Scott stresses patience as players return to full fitness

USF football began voluntary on-campus workouts Wednesday. Although coach Jeff Scott isn’t allowed to supervise workouts just yet, he wants to ensure his team remains flexible in the return to full fitness. ORACLE PHOTO/BRIAN HATTAB

After 92 days, USF football is — in a way — finally returning to campus.

For now, the Bulls are limited to voluntary on-campus workouts in small groups. The full roster hasn’t returned, but 80 players have been tested ahead of workouts, and there were zero positive results for coronavirus. It’s just the start, but it’s also a giant leap ahead for the program’s eventual return.

“There’s been a lot of people that have spent a lot of time and put a lot of effort into finding a safe way for guys to be able to come back and so it’s a start,” coach Jeff Scott said. “We’ve got a lot of work to do between now and Sept. 5.”

The main goal now is to get players on the same page conditioning-wise, especially considering the season is three months away.

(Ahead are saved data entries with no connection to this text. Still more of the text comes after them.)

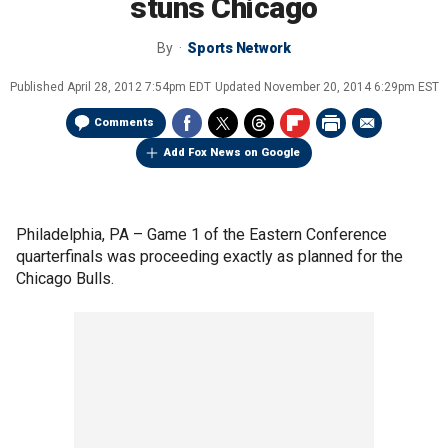
stuns Chicago
By
Sports Network
Published
April 28, 2012 7:54pm EDT
Updated
November 20, 2014 6:29pm EST
Comments
Add Fox News on Google
Philadelphia, PA –
Game 1 of the Eastern Conference
quarterfinals was proceeding exactly as planned for the
Chicago Bulls.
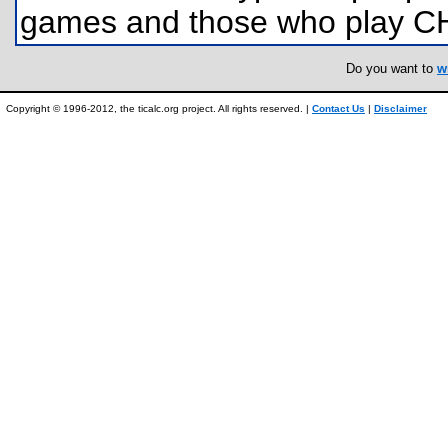
games and those who play C
Do you want to
w
Copyright © 1996-2012, the ticalc.org project. All rights reserved. |
Contact Us
|
Disclaimer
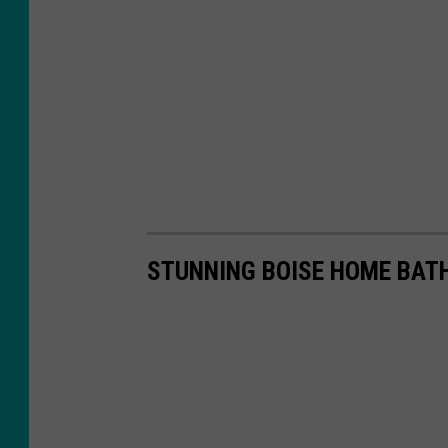
STUNNING BOISE HOME BAT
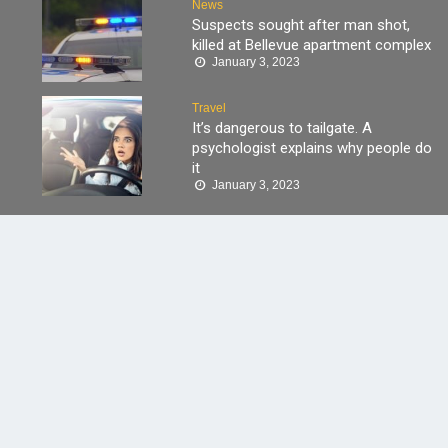
News
Suspects sought after man shot,
killed at Bellevue apartment complex
January 3, 2023
Travel
It’s dangerous to tailgate. A
psychologist explains why people do
it
January 3, 2023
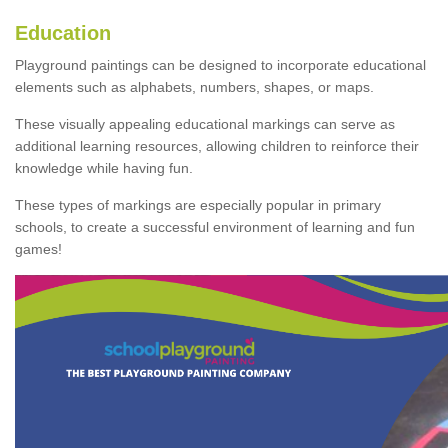
Education
Playground paintings can be designed to incorporate educational
elements such as alphabets, numbers, shapes, or maps.
These visually appealing educational markings can serve as
additional learning resources, allowing children to reinforce their
knowledge while having fun.
These types of markings are especially popular in primary
schools, to create a successful environment of learning and fun
games!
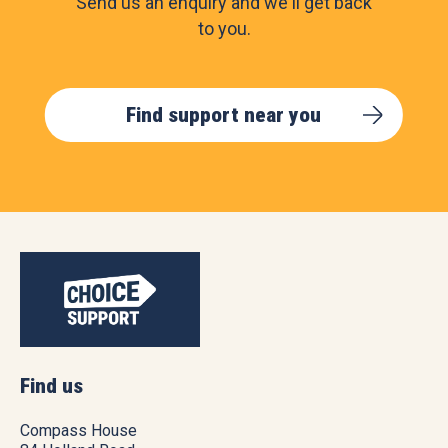
Send us an enquiry and we'll get back
to you.
Find support near you
Find us
Compass House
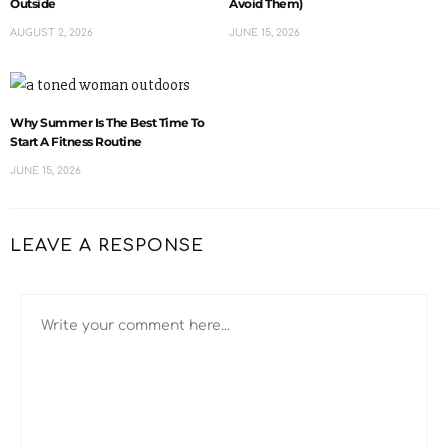
Outside
Avoid Them)
AUGUST 2, 2026
JUNE 15, 2026
Why Summer Is The Best Time To
Start A Fitness Routine
JUNE 15, 2026
LEAVE A RESPONSE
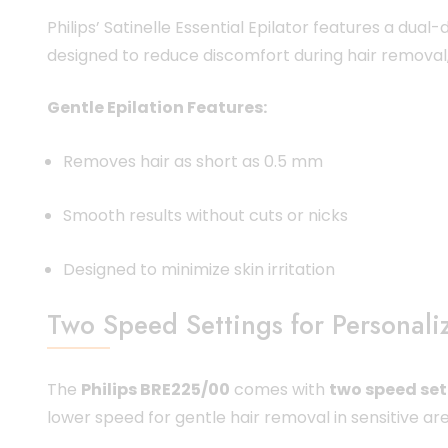
Philips’ Satinelle Essential Epilator features a dual
designed to reduce discomfort during hair removal, 
Gentle Epilation Features:
Removes hair as short as 0.5 mm
Smooth results without cuts or nicks
Designed to minimize skin irritation
Two Speed Settings for Personali
The
Philips BRE225/00
comes with
two speed set
lower speed for gentle hair removal in sensitive are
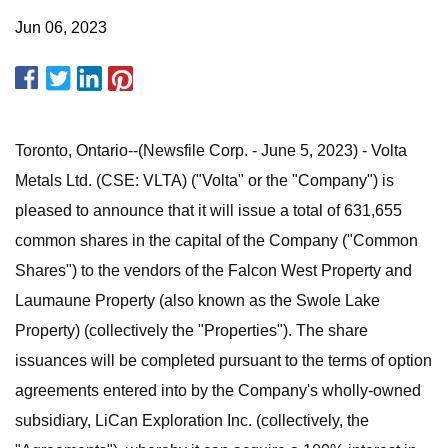
Jun 06, 2023
Toronto, Ontario--(Newsfile Corp. - June 5, 2023) - Volta
Metals Ltd. (CSE: VLTA) ("Volta" or the "Company") is
pleased to announce that it will issue a total of 631,655
common shares in the capital of the Company ("Common
Shares") to the vendors of the Falcon West Property and
Laumaune Property (also known as the Swole Lake
Property) (collectively the "Properties"). The share
issuances will be completed pursuant to the terms of option
agreements entered into by the Company's wholly-owned
subsidiary, LiCan Exploration Inc. (collectively, the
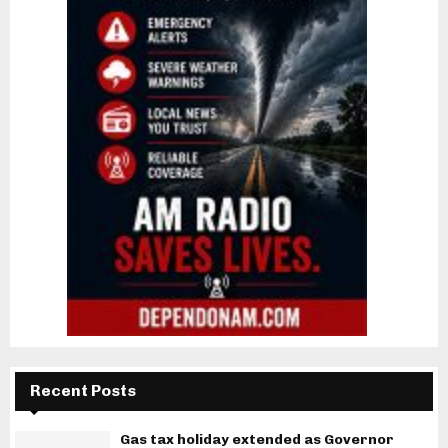
Recent Posts
Gas tax holiday extended as Governor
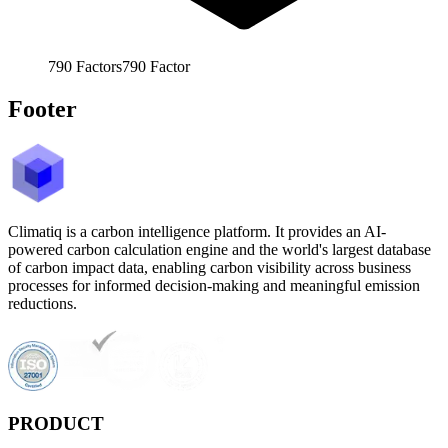
790
Factors
790
Factor
Footer
Climatiq is a carbon intelligence platform. It provides an AI-
powered carbon calculation engine and the world's largest database
of carbon impact data, enabling carbon visibility across business
processes for informed decision-making and meaningful emission
reductions.
PRODUCT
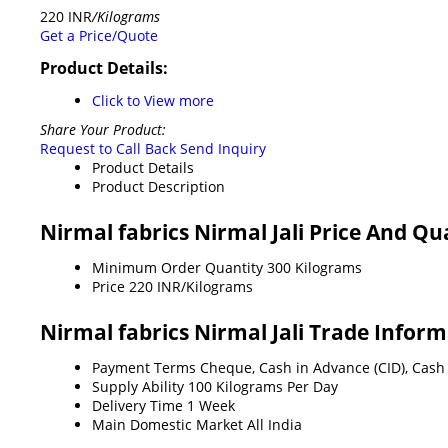
220 INR
/Kilograms
Get a Price/Quote
Product Details:
Click to View more
Share Your Product:
Request to Call Back
Send Inquiry
Product Details
Product Description
Nirmal fabrics Nirmal Jali Price And Qu
Minimum Order Quantity
300 Kilograms
Price
220 INR/Kilograms
Nirmal fabrics Nirmal Jali Trade Infor
Payment Terms
Cheque, Cash in Advance (CID), Cash
Supply Ability
100 Kilograms Per Day
Delivery Time
1 Week
Main Domestic Market
All India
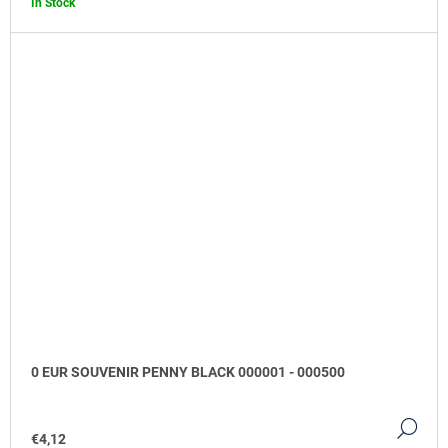
In Stock
0 EUR SOUVENIR PENNY BLACK 000001 - 000500
DE
€4,12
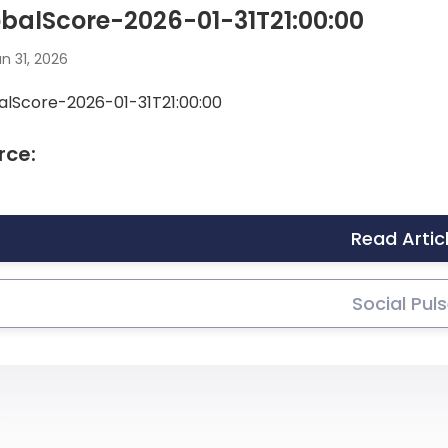
balScore-2026-01-31T21:00:00
n 31, 2026
alScore-2026-01-31T21:00:00
rce:
Read Artic
Social Pul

“For many of our guys, it’s probably the first time in five, six, seven years that they haven’t had some type of conditioning workouts with a coach,” Scott said. “Some of our players had access to be able to do some stuff and some other guys had to do whatever they can do out in their backyard.”

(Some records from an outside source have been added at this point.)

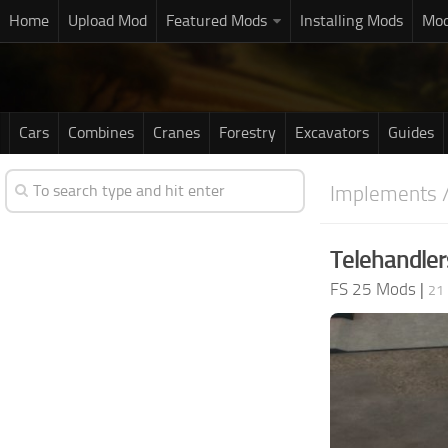
Home
Upload Mod
Featured Mods
Installing Mods
Mod
Cars
Combines
Cranes
Forestry
Excavators
Guides
Implements /
Telehandler
FS 25 Mods
|
21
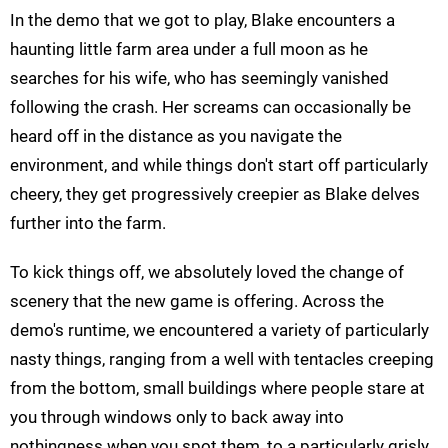
In the demo that we got to play, Blake encounters a
haunting little farm area under a full moon as he
searches for his wife, who has seemingly vanished
following the crash. Her screams can occasionally be
heard off in the distance as you navigate the
environment, and while things don't start off particularly
cheery, they get progressively creepier as Blake delves
further into the farm.
To kick things off, we absolutely loved the change of
scenery that the new game is offering. Across the
demo's runtime, we encountered a variety of particularly
nasty things, ranging from a well with tentacles creeping
from the bottom, small buildings where people stare at
you through windows only to back away into
nothingness when you spot them, to a particularly grisly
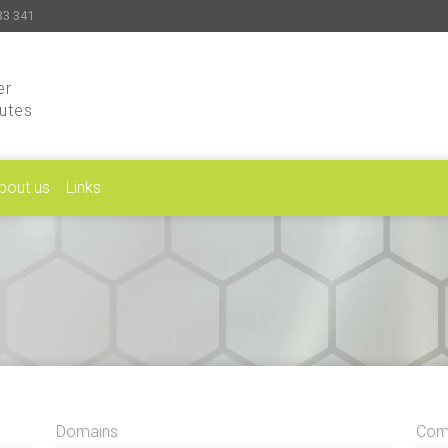
33 341
er
putes
bout us
Links
Domains
Comp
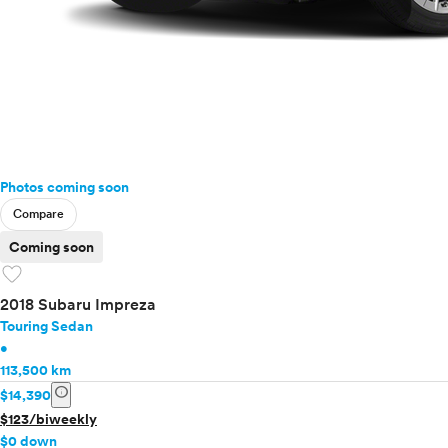
Photos coming soon
Compare
Coming soon
favorite
2018 Subaru Impreza
Touring Sedan
•
113,500 km
info
$14,390
$123/biweekly
$0 down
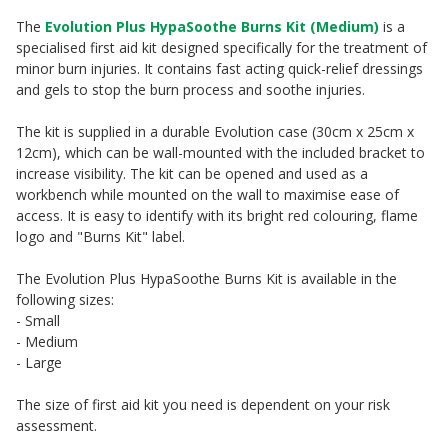
The
Evolution Plus HypaSoothe Burns Kit (Medium)
is a
specialised first aid kit designed specifically for the treatment of
minor burn injuries. It contains fast acting quick-relief dressings
and gels to stop the burn process and soothe injuries.
The kit is supplied in a durable Evolution case (30cm x 25cm x
12cm), which can be wall-mounted with the included bracket to
increase visibility. The kit can be opened and used as a
workbench while mounted on the wall to maximise ease of
access. It is easy to identify with its bright red colouring, flame
logo and "Burns Kit" label.
The Evolution Plus HypaSoothe Burns Kit is available in the
following sizes:
- Small
- Medium
- Large
The size of first aid kit you need is dependent on your risk
assessment.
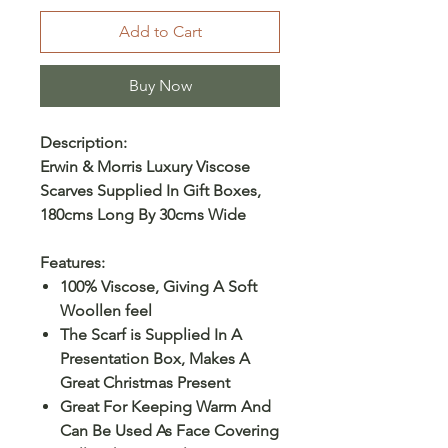
Add to Cart
Buy Now
Description:
Erwin & Morris Luxury Viscose
Scarves Supplied In Gift Boxes,
180cms Long By 30cms Wide
Features:
100% Viscose, Giving A Soft
Woollen feel
The Scarf is Supplied In A
Presentation Box, Makes A
Great Christmas Present
Great For Keeping Warm And
Can Be Used As Face Covering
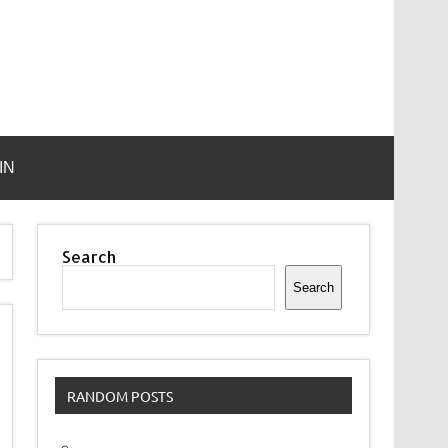
IN
Search
Search
RANDOM POSTS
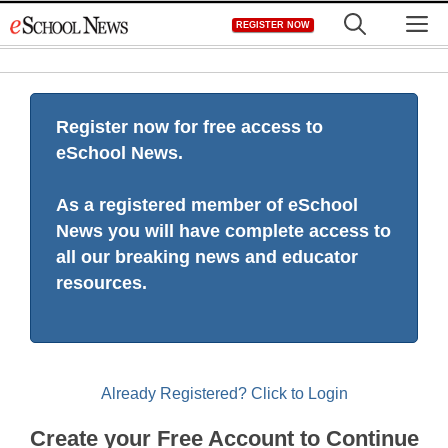
Skip
M
REGISTER NOW
to
content
Register now for free access to
eSchool News.
As a registered member of eSchool
News you will have complete access to
all our breaking news and educator
resources.
Already Registered? Click to Login
Create your Free Account to Continue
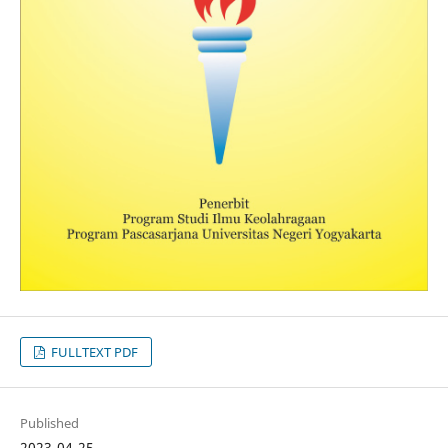
FULLTEXT PDF
Published
2023-04-25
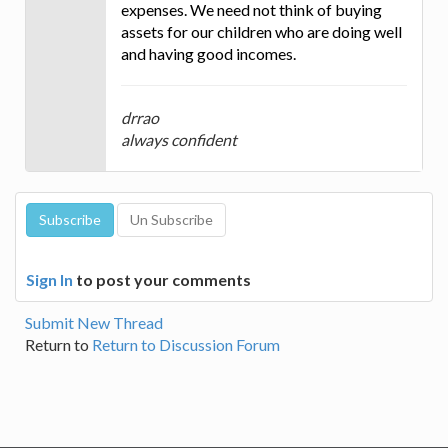
expenses. We need not think of buying
assets for our children who are doing well
and having good incomes.
drrao
always confident
Sign In
to post your comments
Submit New Thread
Return to
Return to Discussion Forum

While some players have taken the liberty of working out from home on their own time, a return to USF facilities ensures workouts are done in a safe, controlled environment.

“When the gyms opened up all over Florida, we knew our guys were going to want to get back into the gyms and so being able to monitor and make sure they stay safe with COVID and then also make sure that they’re staying safe with the lifting,” Scott said.

Voluntary workouts are a start, but they’re only limited to supervision by strength and conditioning coaches. Coach involvement and encouragement isn’t allowed yet, but players have been taking the initiative on their own. 

Scott expects more to open up in terms of voluntary workouts on the practice field after a routine has been established.

“Guys have the ability to do some things on their own and I’m sure as we kind of get into our second week here of figuring out our workout routine, then they’ll have some access to getting out on the field,” he said.

Coaches will have to wait until at least July to watch their players practice, but Scott said he’s hoping that over the next few weeks, his players can return to a full level of conditioning and ensure they’re ready for the next steps when they’ve been approved.

“It’s not about going out and picking up right where we left off,” he said. “It’s really about seeing where the guys are and kind of safely bringing them along to get everybody to a point where we can really get back to our full level of weightlifting and conditioning.”

The road to fall camp hasn’t been given an exact timeline, but a six-week model is being widely considered.

“We need six months,” Scott joked. “Maybe that’s what we want. I don’t think that’s what we need.”

An early return, albeit not in ideal conditions, was still a welcome surprise to Scott.

“A month ago, I wasn’t sure if we were going to be able to get back before the beginning of July,” he said. “The fact that we are back now at this part in June, I really think we kind of bought ourselves an extra three weeks.”

In that same sense of optimism, flexibility is key in not only the team’s return to fitness, but also in following procedures and guidelines set in place.

“Regardless of whenever we do get started,” Scott said, “we’re going to need a lot of patience and flexibility in being able to adjust.”